§ **EXERCISE OBJECTIVE**
Strip out the pictures and output each remaining line of the data word for word.

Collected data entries

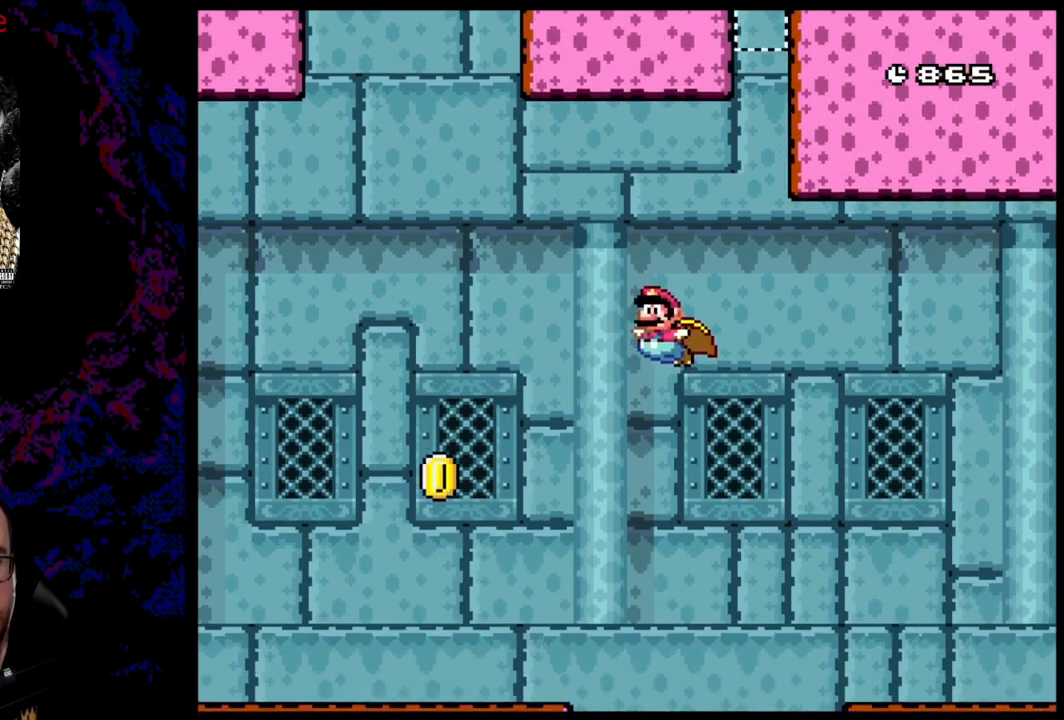
{"buttons": ["Y"], "events": [[150, "B", "up"]]}
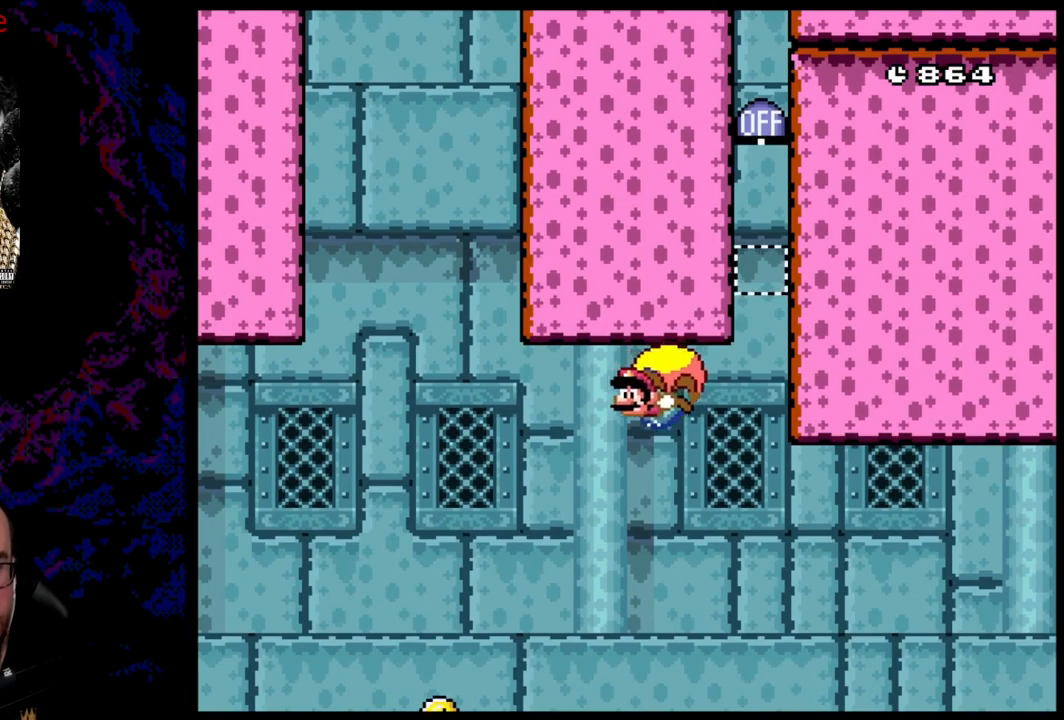
{"buttons": ["Y", "DPAD_RIGHT"], "events": [[217, "DPAD_RIGHT", "down"]]}
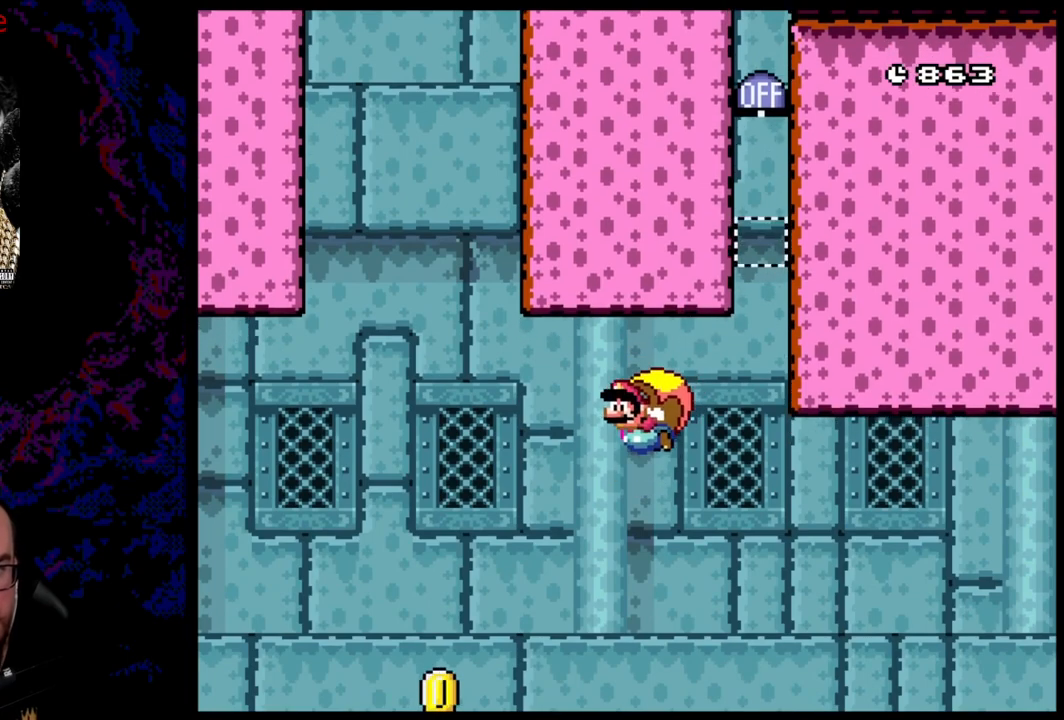
{"buttons": ["Y"], "events": [[150, "DPAD_RIGHT", "up"]]}
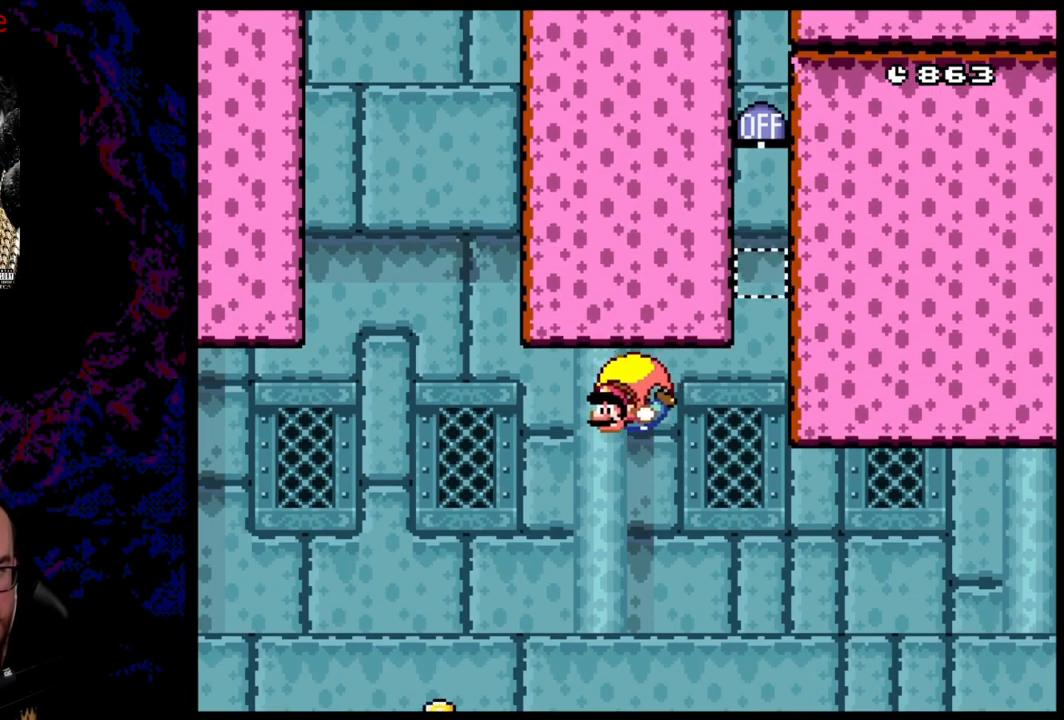
{"buttons": ["Y", "DPAD_RIGHT"], "events": [[150, "DPAD_RIGHT", "down"]]}
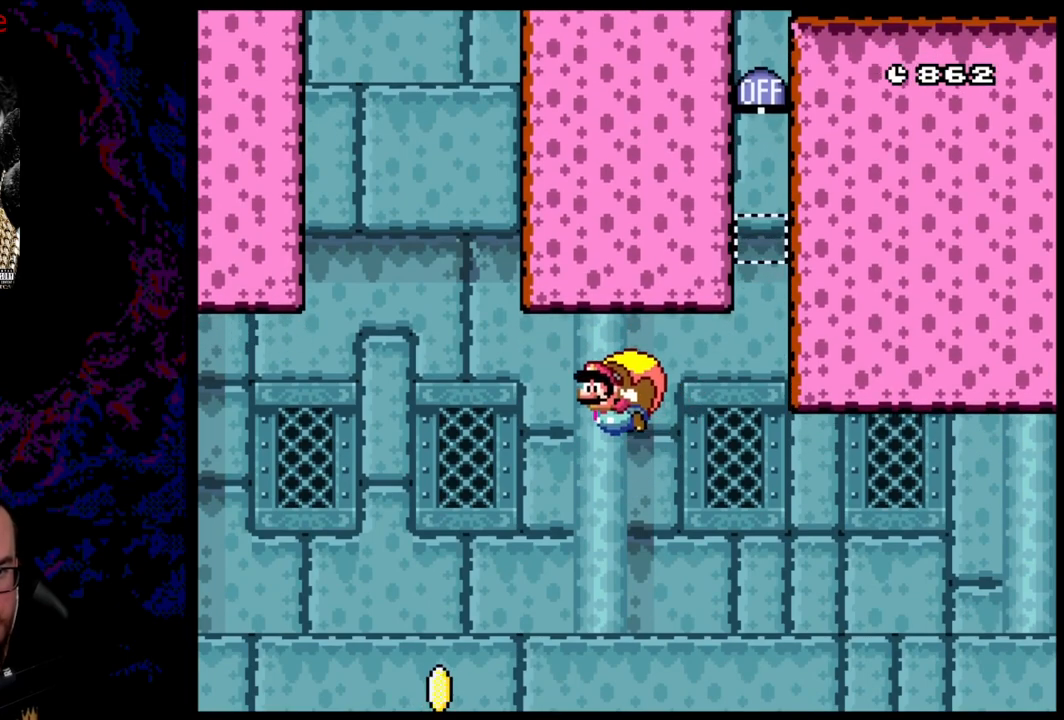
{"buttons": ["Y"], "events": [[50, "DPAD_RIGHT", "up"]]}
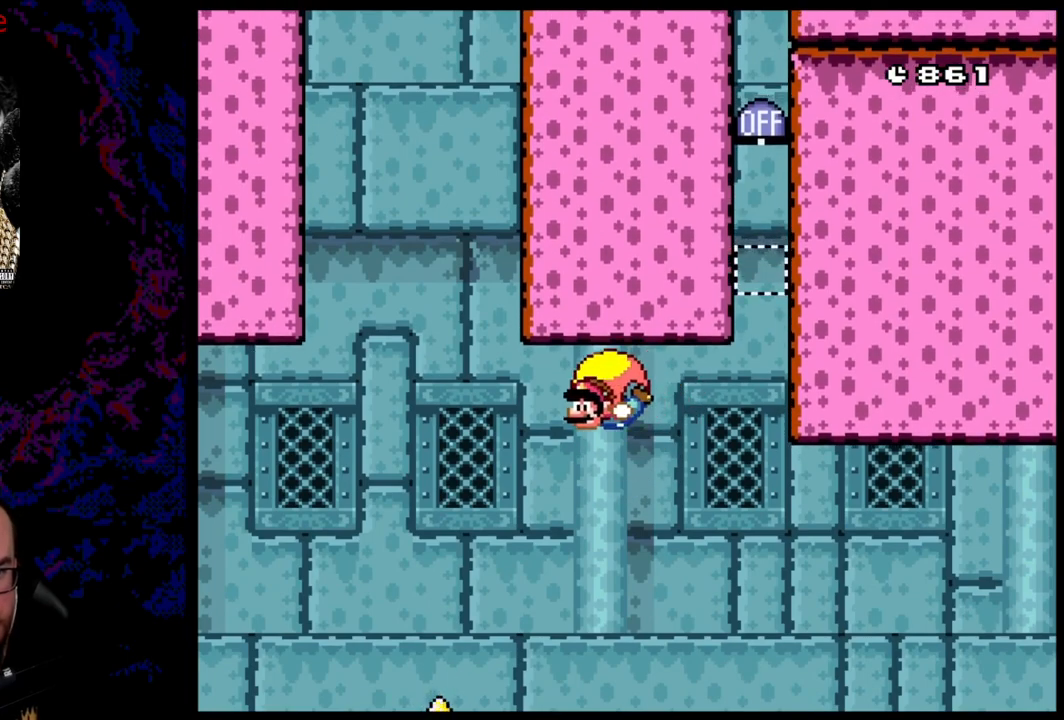
{"buttons": ["Y", "DPAD_RIGHT"], "events": [[150, "DPAD_RIGHT", "down"]]}
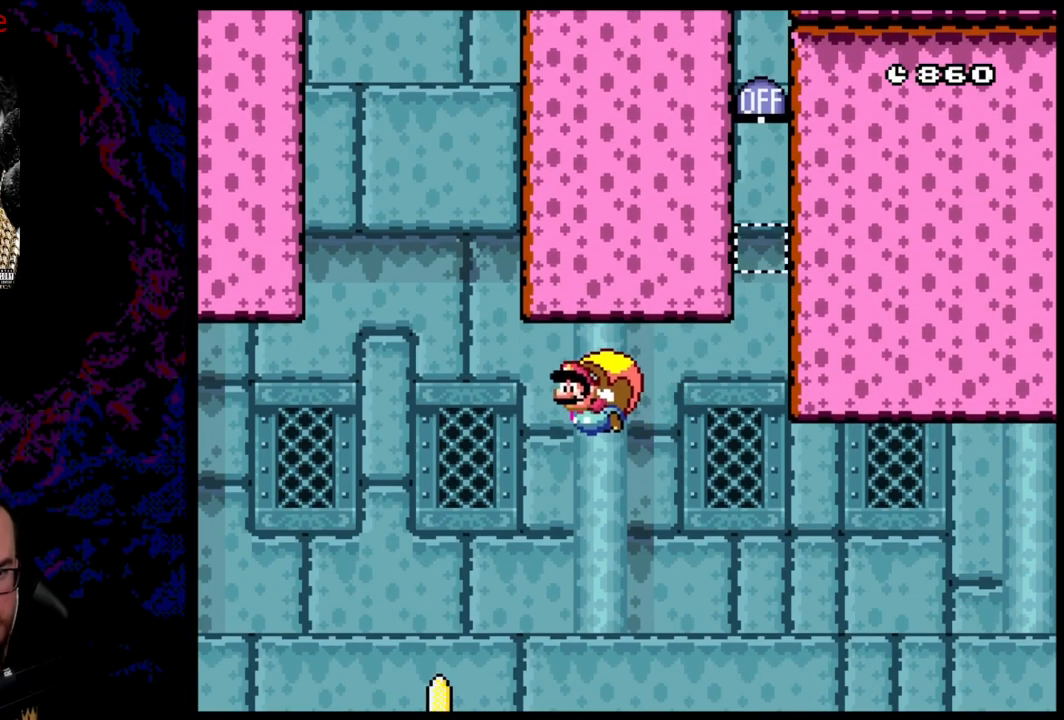
{"buttons": ["Y"], "events": [[33, "DPAD_RIGHT", "up"]]}
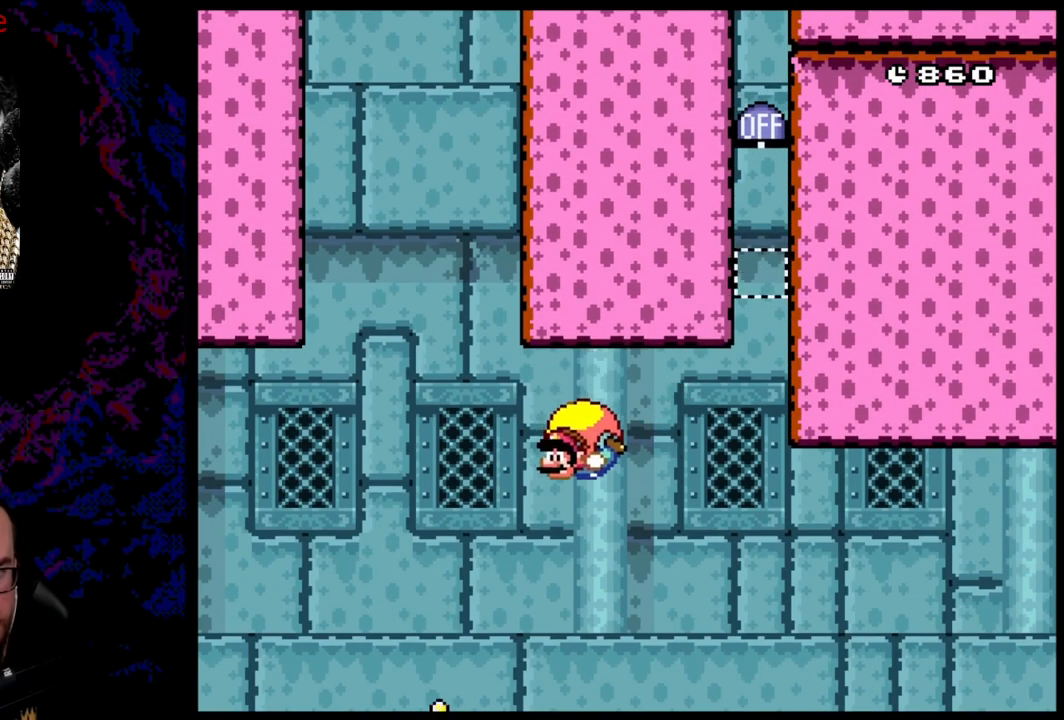
{"buttons": ["Y", "DPAD_RIGHT"], "events": [[33, "DPAD_RIGHT", "down"]]}
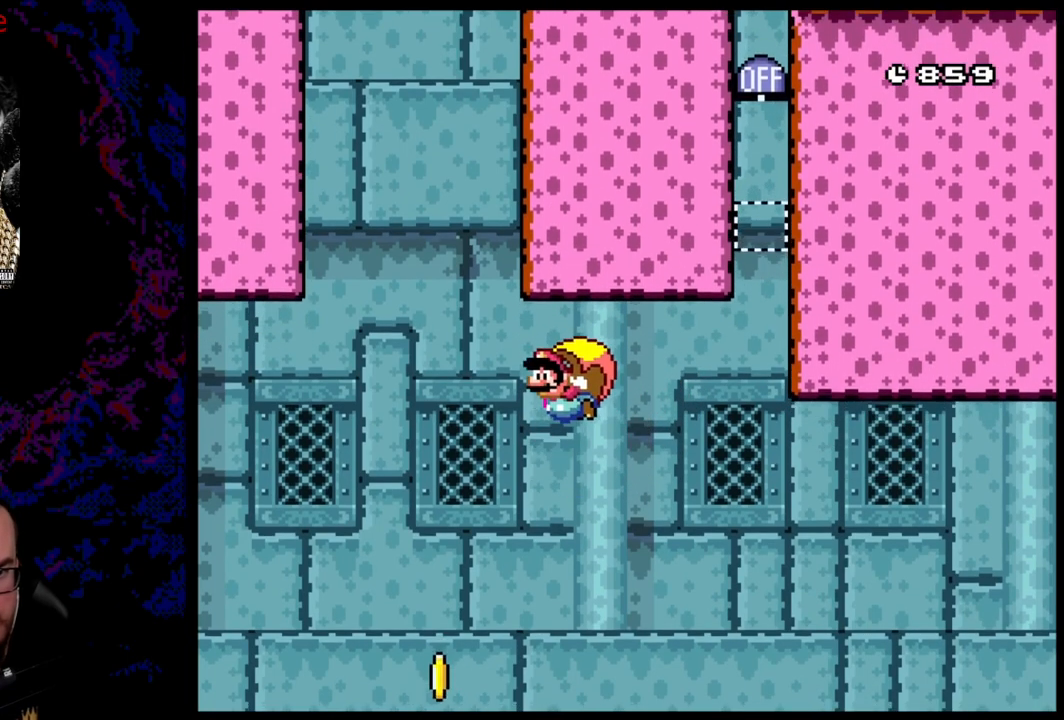
{"buttons": ["Y"], "events": [[33, "DPAD_RIGHT", "up"]]}
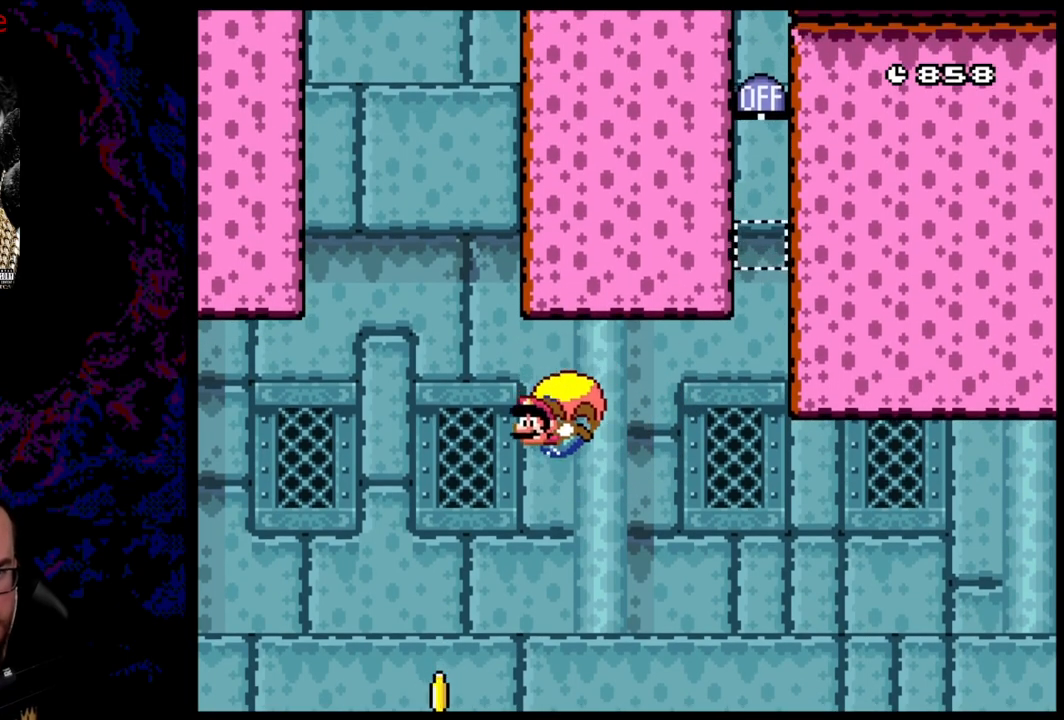
{"buttons": ["Y"], "events": [[17, "DPAD_RIGHT", "down"], [383, "DPAD_RIGHT", "up"]]}
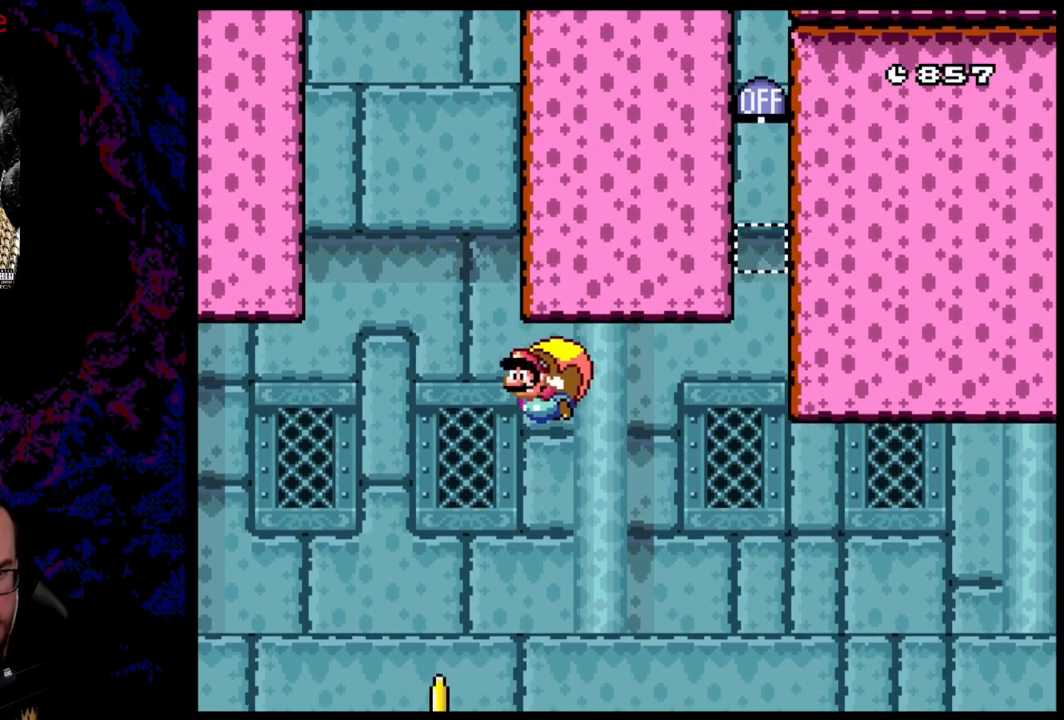
{"buttons": ["Y", "DPAD_RIGHT"], "events": [[483, "DPAD_RIGHT", "down"]]}
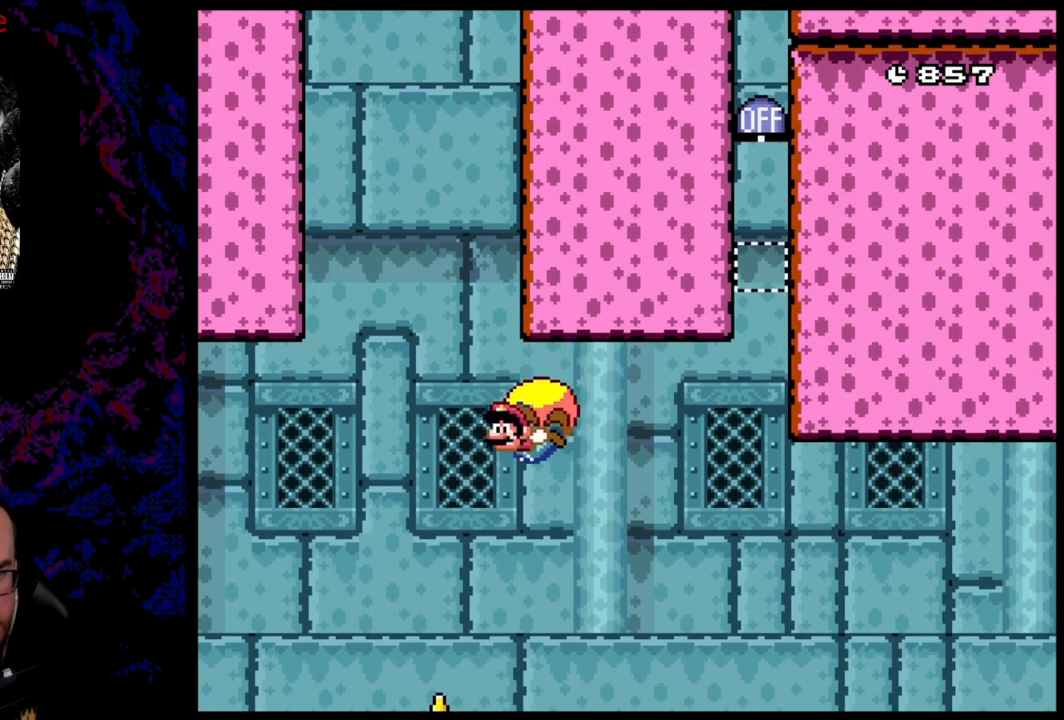
{"buttons": ["Y"], "events": [[333, "DPAD_RIGHT", "up"]]}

§ **WRITTEN RESPONSE**
{"buttons": ["Y"], "events": [[150, "B", "up"]]}
{"buttons": ["Y", "DPAD_RIGHT"], "events": [[217, "DPAD_RIGHT", "down"]]}
{"buttons": ["Y"], "events": [[150, "DPAD_RIGHT", "up"]]}
{"buttons": ["Y", "DPAD_RIGHT"], "events": [[150, "DPAD_RIGHT", "down"]]}
{"buttons": ["Y"], "events": [[50, "DPAD_RIGHT", "up"]]}
{"buttons": ["Y", "DPAD_RIGHT"], "events": [[150, "DPAD_RIGHT", "down"]]}
{"buttons": ["Y"], "events": [[33, "DPAD_RIGHT", "up"]]}
{"buttons": ["Y", "DPAD_RIGHT"], "events": [[33, "DPAD_RIGHT", "down"]]}
{"buttons": ["Y"], "events": [[33, "DPAD_RIGHT", "up"]]}
{"buttons": ["Y"], "events": [[17, "DPAD_RIGHT", "down"], [383, "DPAD_RIGHT", "up"]]}
{"buttons": ["Y", "DPAD_RIGHT"], "events": [[483, "DPAD_RIGHT", "down"]]}
{"buttons": ["Y"], "events": [[333, "DPAD_RIGHT", "up"]]}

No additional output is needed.